Task to complete:
Return, from the data that follows, each line that holds the word "dans".

Exercise data:
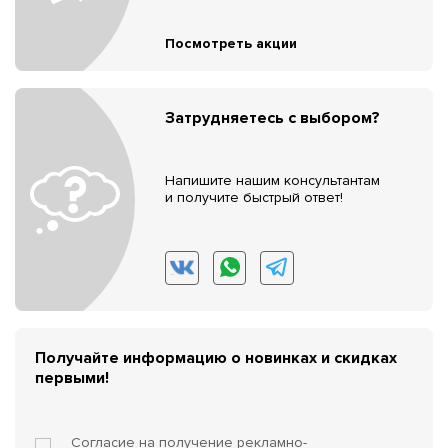
Посмотреть акции
Затрудняетесь с выбором?
Напишите нашим консультантам
и получите быстрый ответ!
Получайте информацию о новинках и скидках
первыми!
Согласие на получение
рекламно-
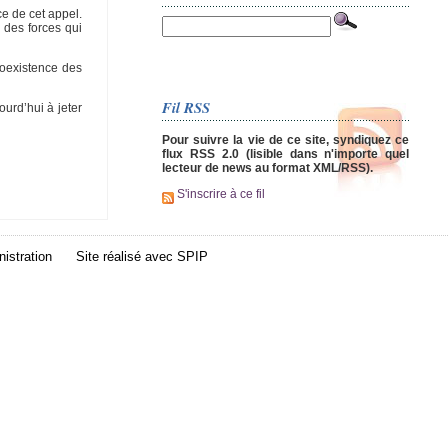
ce de cet appel.
e des forces qui
coexistence des
Fil RSS
urd’hui à jeter
Pour suivre la vie de ce site, syndiquez ce
flux RSS 2.0 (lisible dans n'importe quel
lecteur de news au format XML/RSS).
S'inscrire à ce fil
istration
Site réalisé avec
SPIP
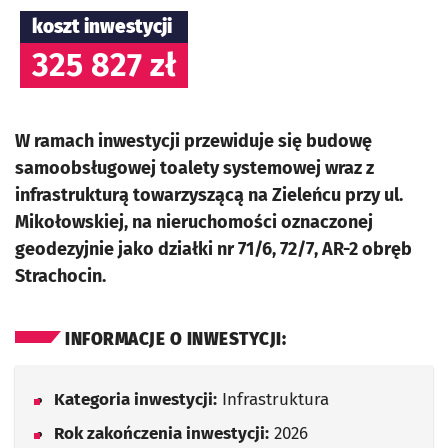
koszt inwestycji
325 827 zł
W ramach inwestycji przewiduje się budowę
samoobsługowej toalety systemowej wraz z
infrastrukturą towarzyszącą na Zieleńcu przy ul.
Mikołowskiej, na nieruchomości oznaczonej
geodezyjnie jako działki nr 71/6, 72/7, AR-2 obręb
Strachocin.
INFORMACJE O INWESTYCJI:
Kategoria inwestycji:
Infrastruktura
Rok zakończenia inwestycji:
2026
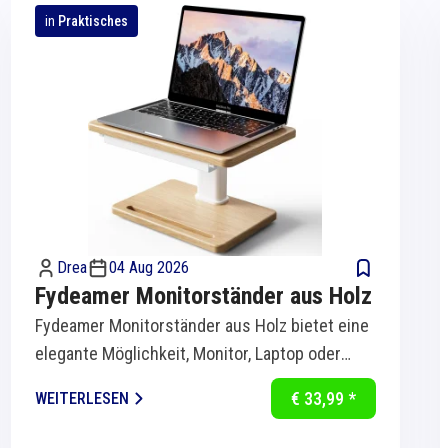
in
Praktisches
Drea
04 Aug 2026
Fydeamer Monitorständer aus Holz
Fydeamer Monitorständer aus Holz bietet eine
elegante Möglichkeit, Monitor, Laptop oder
Bildschirm ergonomisch auf Augenhöhe zu...
€ 33,99 *
WEITERLESEN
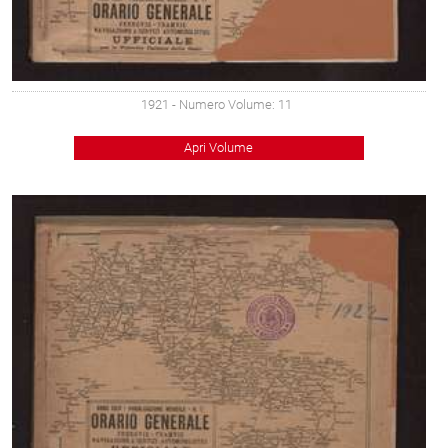
1921
- Numero Volume: 11
Apri Volume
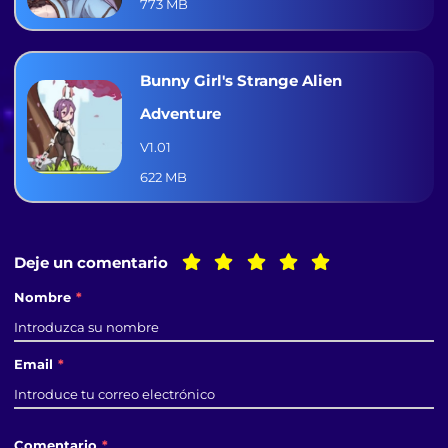
773 MB
Bunny Girl's Strange Alien
Adventure
V1.01
622 MB
Deje un comentario
Nombre
*
Email
*
Comentario
*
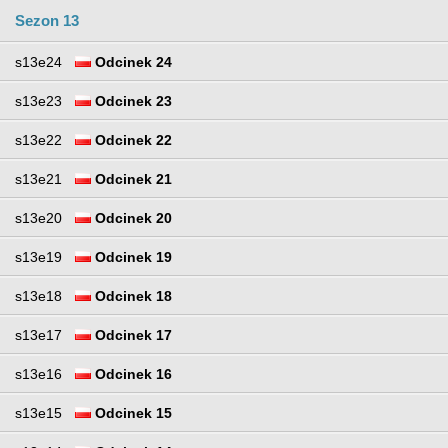
Sezon 13
s13e24
Odcinek 24
s13e23
Odcinek 23
s13e22
Odcinek 22
s13e21
Odcinek 21
s13e20
Odcinek 20
s13e19
Odcinek 19
s13e18
Odcinek 18
s13e17
Odcinek 17
s13e16
Odcinek 16
s13e15
Odcinek 15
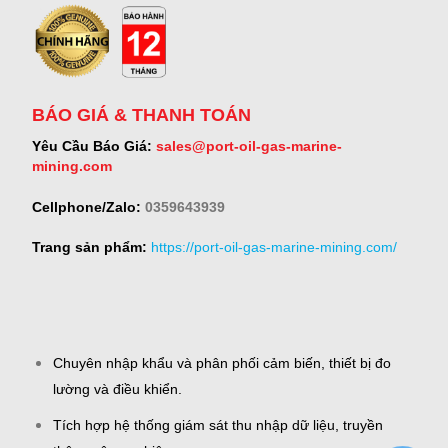
BÁO GIÁ & THANH TOÁN
Yêu Cầu Báo Giá:
sales@port-oil-gas-marine-
mining.com
Cellphone/Zalo:
0359643939
Trang sản phẩm:
https://port-oil-gas-marine-mining.com/
Chuyên nhập khẩu và phân phối cảm biến, thiết bị đo
lường và điều khiển.
Tích hợp hệ thống giám sát thu nhập dữ liệu, truyền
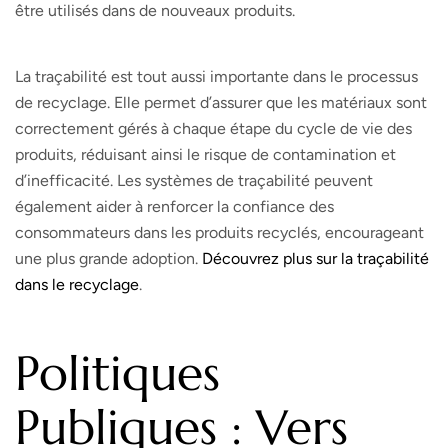
être utilisés dans de nouveaux produits.
La traçabilité est tout aussi importante dans le processus
de recyclage. Elle permet d’assurer que les matériaux sont
correctement gérés à chaque étape du cycle de vie des
produits, réduisant ainsi le risque de contamination et
d’inefficacité. Les systèmes de traçabilité peuvent
également aider à renforcer la confiance des
consommateurs dans les produits recyclés, encourageant
une plus grande adoption.
Découvrez plus sur la traçabilité
dans le recyclage
.
Politiques
Publiques : Vers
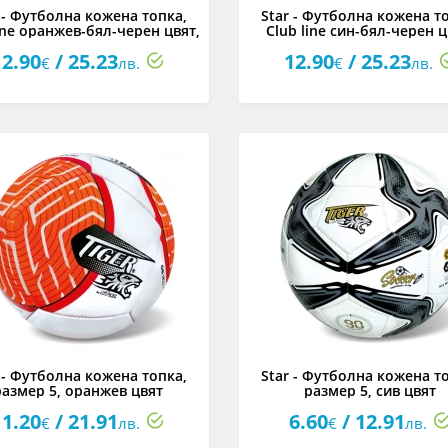
 - Футболна кожена топка,
Star - Футболна кожена т
ine оранжев-бял-черен цвят,
Club line син-бял-черен ц
размер 5
размер 5
12.90
/ 25.23
12.90
/ 25.23
€
лв.
€
лв.
 - Футболна кожена топка,
Star - Футболна кожена т
размер 5, оранжев цвят
размер 5, сив цвят
11.20
/ 21.91
6.60
/ 12.91
€
лв.
€
лв.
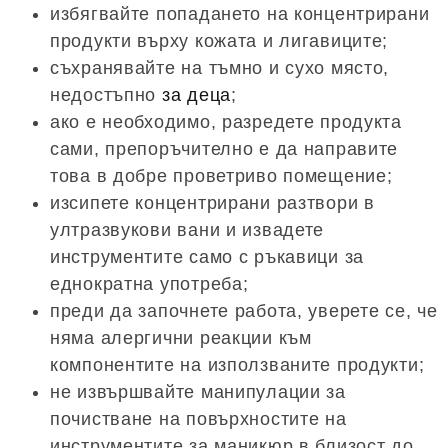
избягвайте попадането на концентрирани
продукти върху кожата и лигавиците;
съхранявайте на тъмно и сухо място,
недостъпно
за деца
;
ако е необходимо, разредете продукта
сами, препоръчително е да направите
това в добре проветриво помещение;
изсипете концентрирани разтвори в
ултразвукови вани и извадете
инструментите само с ръкавици за
еднократна употреба;
преди да започнете работа, уверете се, че
няма алергични реакции към
компонентите на използваните продукти;
не извършвайте манипулации за
почистване на повърхностите на
инструментите за маникюр в близост до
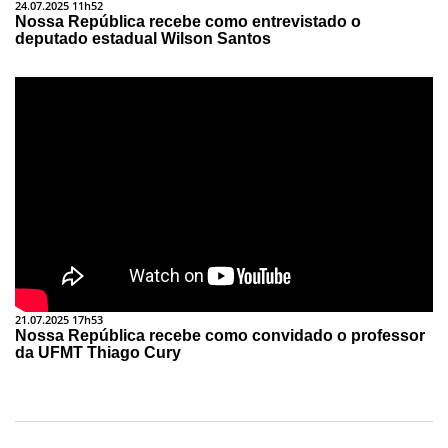
24.07.2025 11h52
Nossa República recebe como entrevistado o
deputado estadual Wilson Santos
21.07.2025 17h53
Nossa República recebe como convidado o professor
da UFMT Thiago Cury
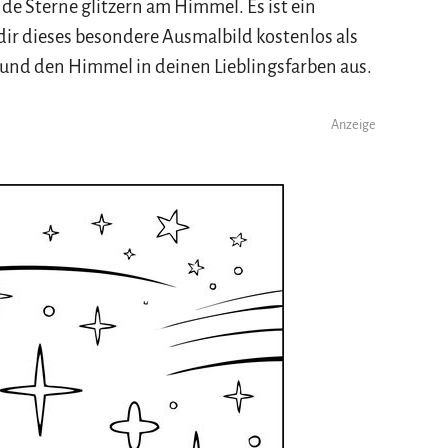
e Sterne glitzern am Himmel. Es ist ein
ir dieses besondere Ausmalbild kostenlos als
und den Himmel in deinen Lieblingsfarben aus.
Anzeige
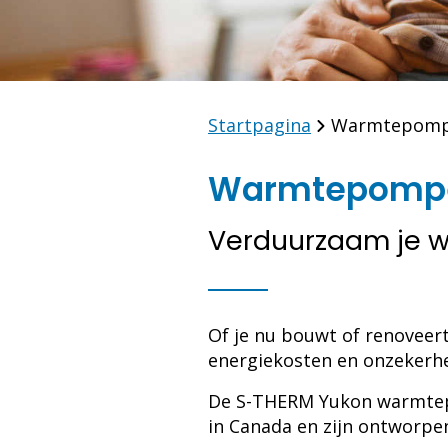
Startpagina
Warmtepom
Warmtepomp
Verduurzaam je 
Of je nu bouwt of renovee
energiekosten en onzekerhe
De S-THERM Yukon warmt
in Canada en zijn ontworp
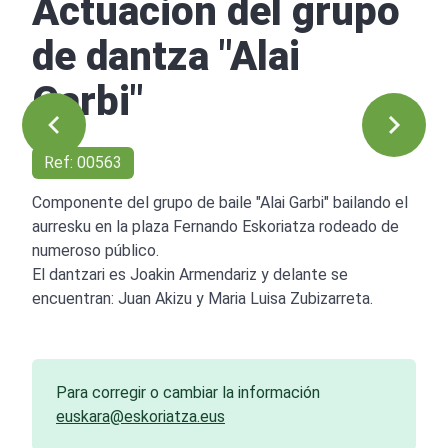
Actuación del grupo
de dantza "Alai
Garbi"
Ref: 00563
Componente del grupo de baile "Alai Garbi" bailando el
aurresku en la plaza Fernando Eskoriatza rodeado de
numeroso público.
El dantzari es Joakin Armendariz y delante se
encuentran: Juan Akizu y Maria Luisa Zubizarreta.
Para corregir o cambiar la información
euskara@eskoriatza.eus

Exercise result:
flux RSS 2.0 (lisible dans n'importe quel
être utilisés dans de nouveaux produits.
La traçabilité est tout aussi importante dans le processus
consommateurs dans les produits recyclés, encourageant
dans le recyclage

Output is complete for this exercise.